Diversity of Video Sources: Natural videos are from LSVQ (600 sampled from 39K), MaxWell (350 sampled from 4.5K), and the WaterlooSQoE series; AIGC videos are from T2VQA-DB (200 sampled from 10K) and VideoFeedback (400 sampled from 37.6K); CG videos are sourced from LIVE-YT-Gaming (200 sampled from 600). Most datasets contain ITU-standard MOS annotations, ensuring the scientific rigour of quality sampling.

Loss & Training¶

Pure evaluation benchmark with no training component
Open-ended questions use GPT-4 as an auxiliary scorer
Multiple-choice questions use accuracy
Video pair comparison uses consistency rate

Key Experimental Results¶

Main Results¶

Model	Yes-or-No↑	What-How↑	Open-ended↑	Average↑
GPT-4o	Highest	Highest	Highest	Highest
InternVL2	Second Highest	Second Highest	-	Second Highest
VideoLLaMA2	Medium	Medium	-	Medium
Human Performance	Far higher than all LMMs	Far higher than all LMMs	Far higher than all LMMs	Significant Lead

Ablation Study¶

Dimension	LMM Performance Variance
Technical Distortion	Relatively Good (LMMs have basic perception of blur/noise)
Aesthetic Distortion	Medium
Temporal Distortion	Poor (LMMs struggle to capture temporal issues)
AIGC Distortion	Poor (LMMs are insensitive to AI-generated artifacts)

Key Findings¶

LMMs have a basic but incomplete and imprecise understanding of video quality, with a significant gap compared to human performance.
Closed-source models (e.g., GPT-4o) significantly outperform open-source models.
LMMs perform worst on the temporal distortion and AIGC distortion dimensions—which are precisely the two most unique aspects of video quality.
The video pair comparison task is more challenging than single-video evaluation.
Open-ended questions expose the limitations of LMMs in explaining the causes of quality issues.

Highlights & Insights¶

The first work to propose LMM video quality understanding as an independent research direction, filling an important gap.
The introduction of the AIGC distortion dimension is highly timely—with the popularity of video generation models, the demand for such evaluation is surging.
The balanced design of Yes-or-No questions and the introduction of open-ended questions enhance the comprehensiveness and authenticity of the evaluation.
The benchmark reveals the fundamental limitations of LMMs in low-level information perception.
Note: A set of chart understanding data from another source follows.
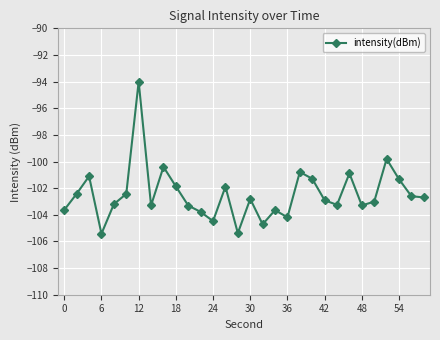

True or false: there are more than 2 points higher than both neighbors.

True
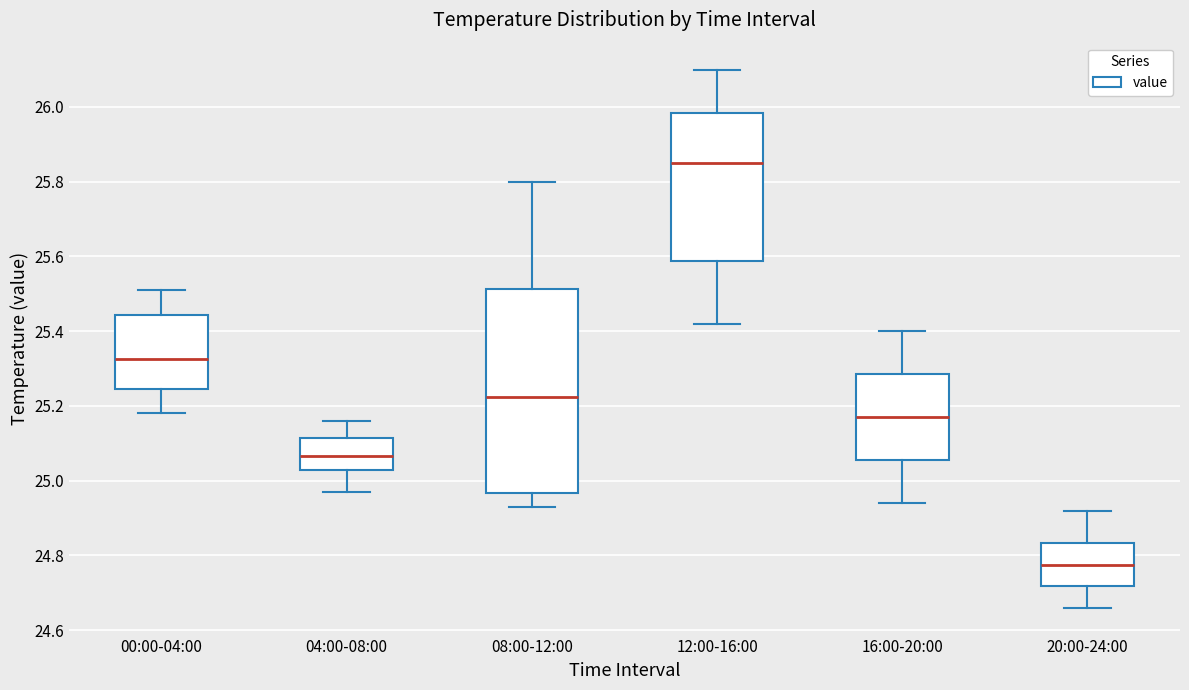

Which box's median line is the lowest?

20:00-24:00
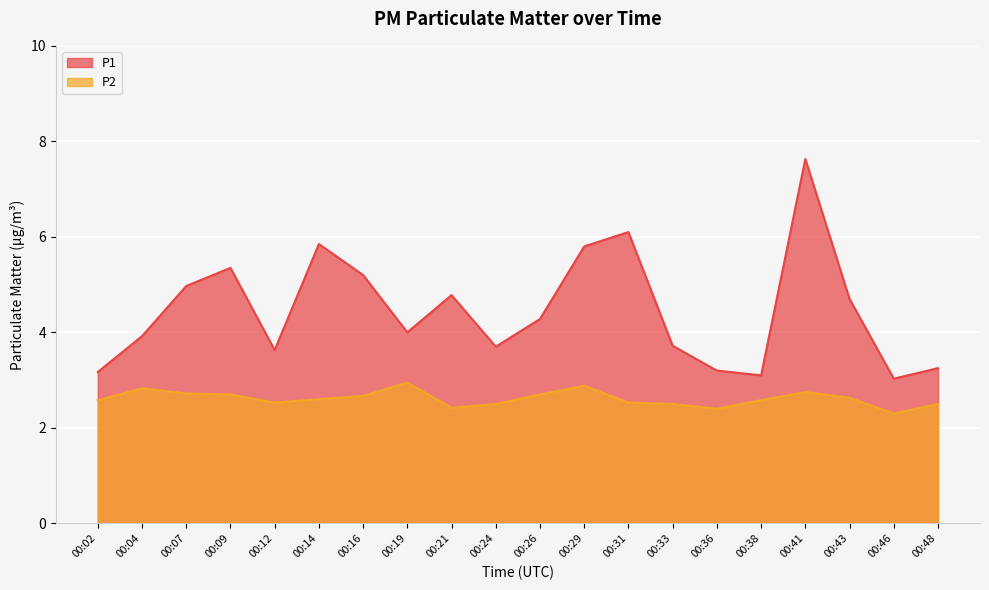

True or false: P1 has more than 2 interior local peaks.

True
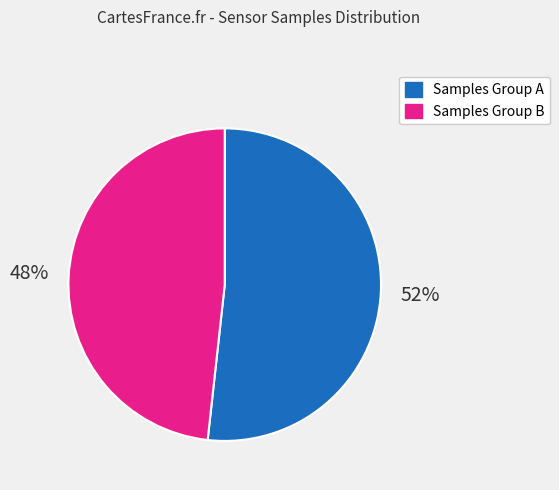

Count the number of slices in the pie.

2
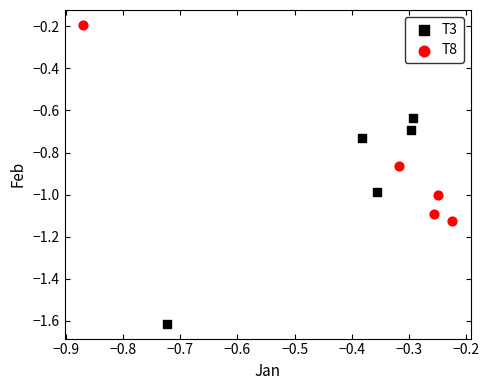

Which series contains the lowest Y value?

T3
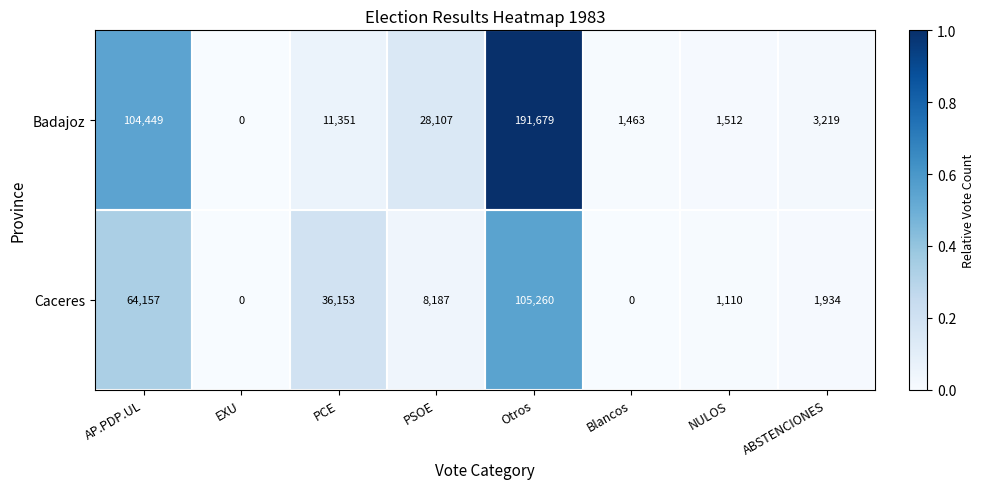

The value of Badajoz at AP.PDP.UL is 187524. True or false?

False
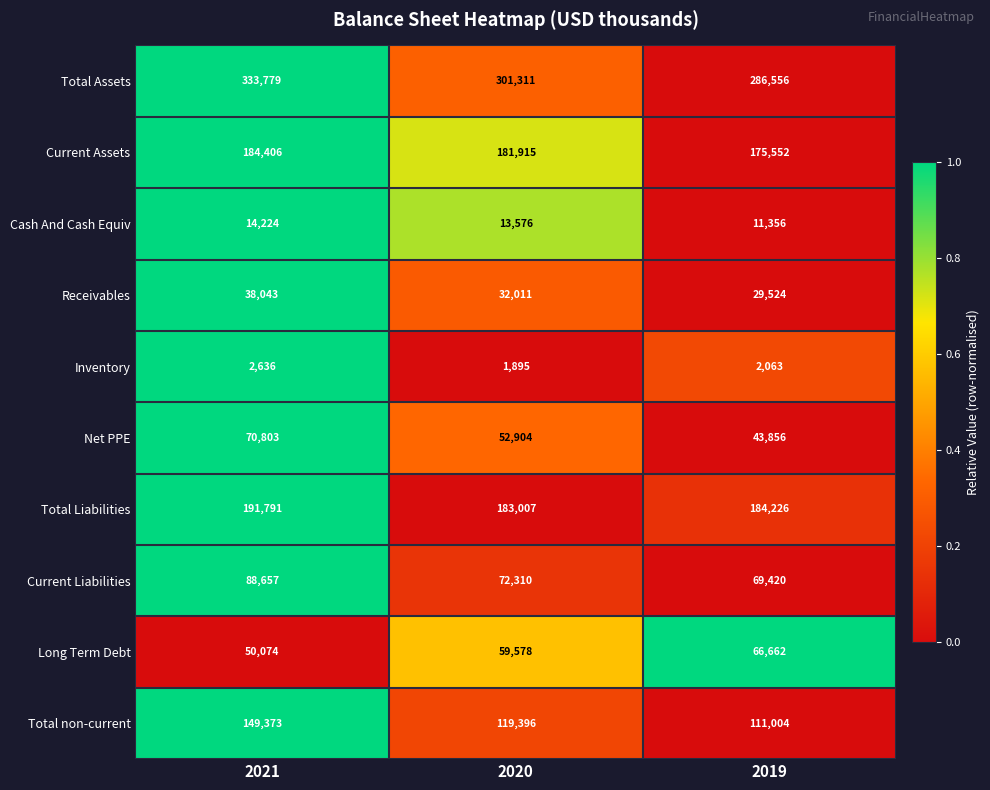

At how many categories does at least one series exceed 43339?

3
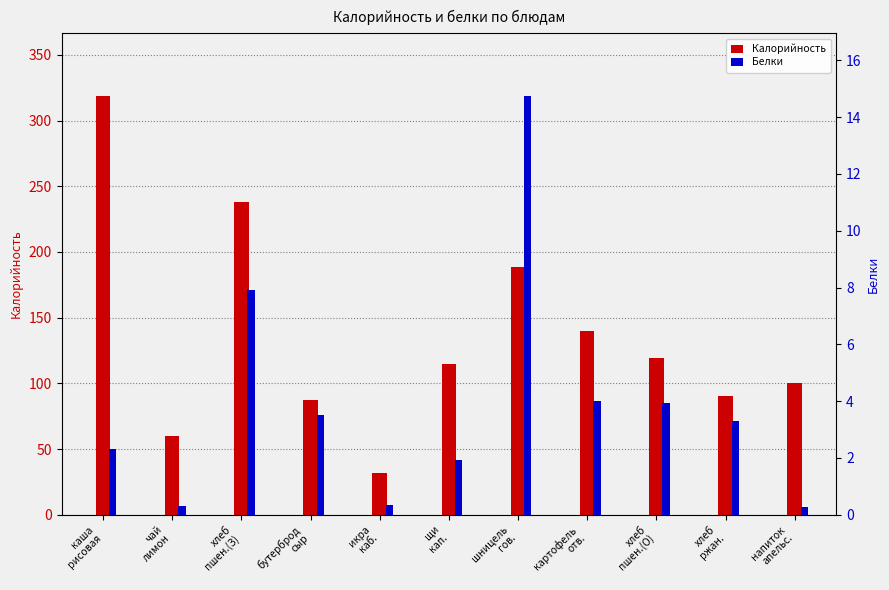

What is the label of the 5th bar from the right?

шницель
гов.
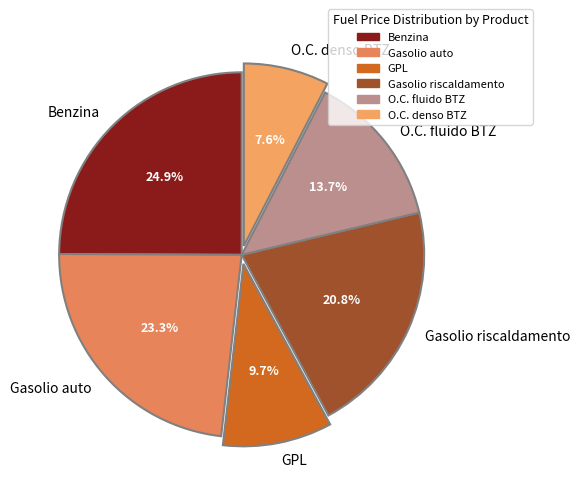

Is it true that Gasolio auto is 37% of the pie?

False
Limitations & Future Work¶

The scale of 2,378 QA pairs can be further expanded.
Open-ended evaluation relying on GPT-4 may introduce bias.
The video quality scoring capability of LMMs (quantitative scoring vs. qualitative description) was not evaluated.
The framework can be extended to evaluate outputs from more diverse video generation models.

vs Video-MME/MVBench: Focus on semantic understanding; Q-Bench-Video focuses on low-level quality understanding, complementing each other.
vs Traditional VQA Methods: Traditional methods output quality scores; Q-Bench-Video evaluates the quality understanding and explanation capabilities of LMMs.
vs Q-Bench (Image Version): Extends the image quality benchmark paradigm to videos, adding temporal and AIGC dimensions.

Rating¶

Novelty: ⭐⭐⭐⭐⭐ — The first LMM benchmark for video quality, a pioneering direction.
Experimental Thoroughness: ⭐⭐⭐⭐⭐ — A comprehensive evaluation with 17 models, 4 dimensions, and 3 question types.
Writing Quality: ⭐⭐⭐⭐ — Clear benchmark design principles and a complete taxonomic system.
Value: ⭐⭐⭐⭐⭐ — Provides a standardized evaluation platform for video quality understanding research.